ROCK CHICANO

Una expresión de la mexicanidad en Estados Unidos

Marco A. Villa

Crecer y desarrollarse en Los Ángeles en el siglo pasado implicó, para los mexicoamericanos, padecer la discriminación, el racismo y la imposición de estereotipos que los vinculaban a prácticas delictivas. Todo ello fue, a su vez, el origen del movimiento chicano iniciado en la década de los sesenta, en el que la gran comunidad de origen mexicano, residente en California, buscó luchar por sus derechos civiles, así como generar códigos mediante los cuales pudieran expresar abiertamente sus raíces. 

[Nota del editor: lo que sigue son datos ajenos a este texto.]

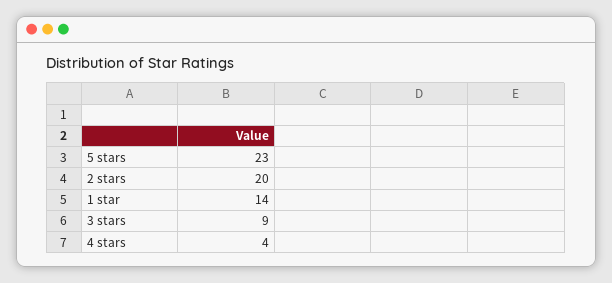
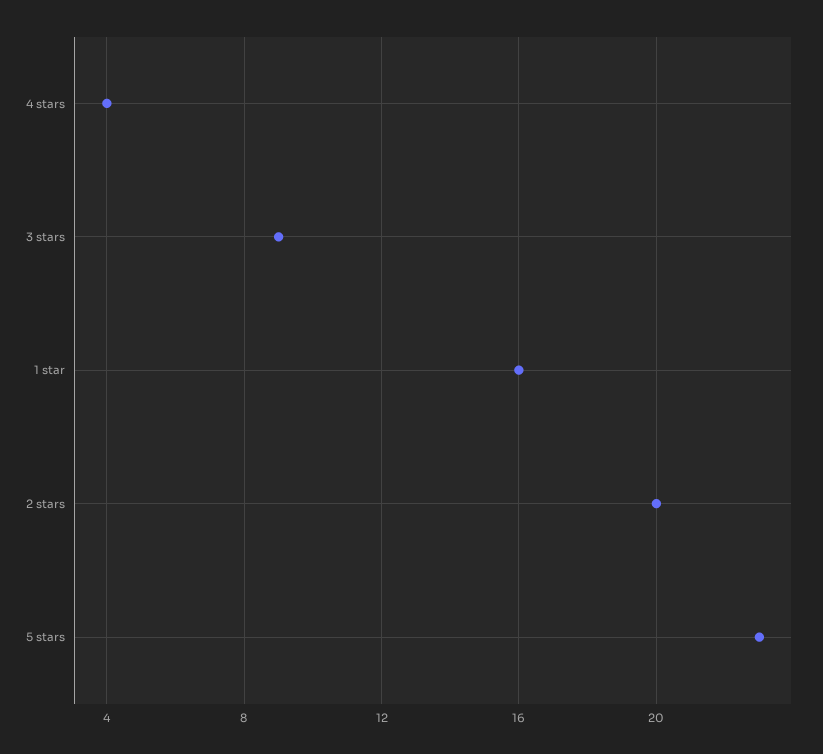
1 star: 14 -> 16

Uno de esos canales de expresión fue la música, particularmente el rock, en el que una gran cantidad de artistas poco a poco enraizaron la identidad chicana hasta anclarla con tal profundidad que, al tiempo, se consideró como una más de entre las existentes en el país vecino. Fue así que, en los años cuarenta, Lalo Guerrero –compositor y guitarrista, considerado el padre de la música chicana– irrumpió con gran éxito en la escena musical, logrando que el movimiento chicano fuera poco a poco extendiéndose a otras latitudes. Fue autor de memorables canciones que hasta hoy se interpretan, como “La minifalda de Reynalda”.

En 1948, Don Tosti grabó el primer disco chicano que rebasó el millón de copias vendidas, el cual incluyó el sencillo “Pachuco Boogie”. La década siguiente vio emerger al talentoso adolescente Ritchie Valens, que con sus icónicas “La Bamba” (dada a conocer al mundo por el artista y actor veracruzano Andrés Huesca en 1944), “Come On, Let’s Go” y “We Belong Together” dejó una profunda huella tras morir en un accidente de avión en 1959. Desde ese momento, el rock chicano se caracterizó por sus sonidos provenientes del folk estadounidense, con influencias del rhythm and blues, el rockabilly, el rocanrol y el soul; estilos que se fusionaban con los cantos y ritmos provenientes de géneros mexicanos como el corrido, la música norteña o el son, interpretados tanto en inglés como en español.En los años sesenta, el rock chicano gozaba ya de gran popularidad y comenzó a reflejar una nueva militancia que se mantuvo cerca de movimientos de protesta, como el afroamericano.

Fue también la época en la que el término chicano adquirió un nuevo significado: de ser un concepto recuperado en los cuarenta por la cultura de los pachucos –cuando su uso se limitaba sólo a ser un insulto clasista y racista, utilizado para llamar a los mexicanos de bajos ingresos– a implicar un ensalzamiento del orgullo étnico, la solidaridad entre los integrantes de la comunidad y el empoderamiento político y cultural. Emergieron entonces icónicos artistas como Carlos Santana y las bandas El Chicano y Cannibal and the Headhunters.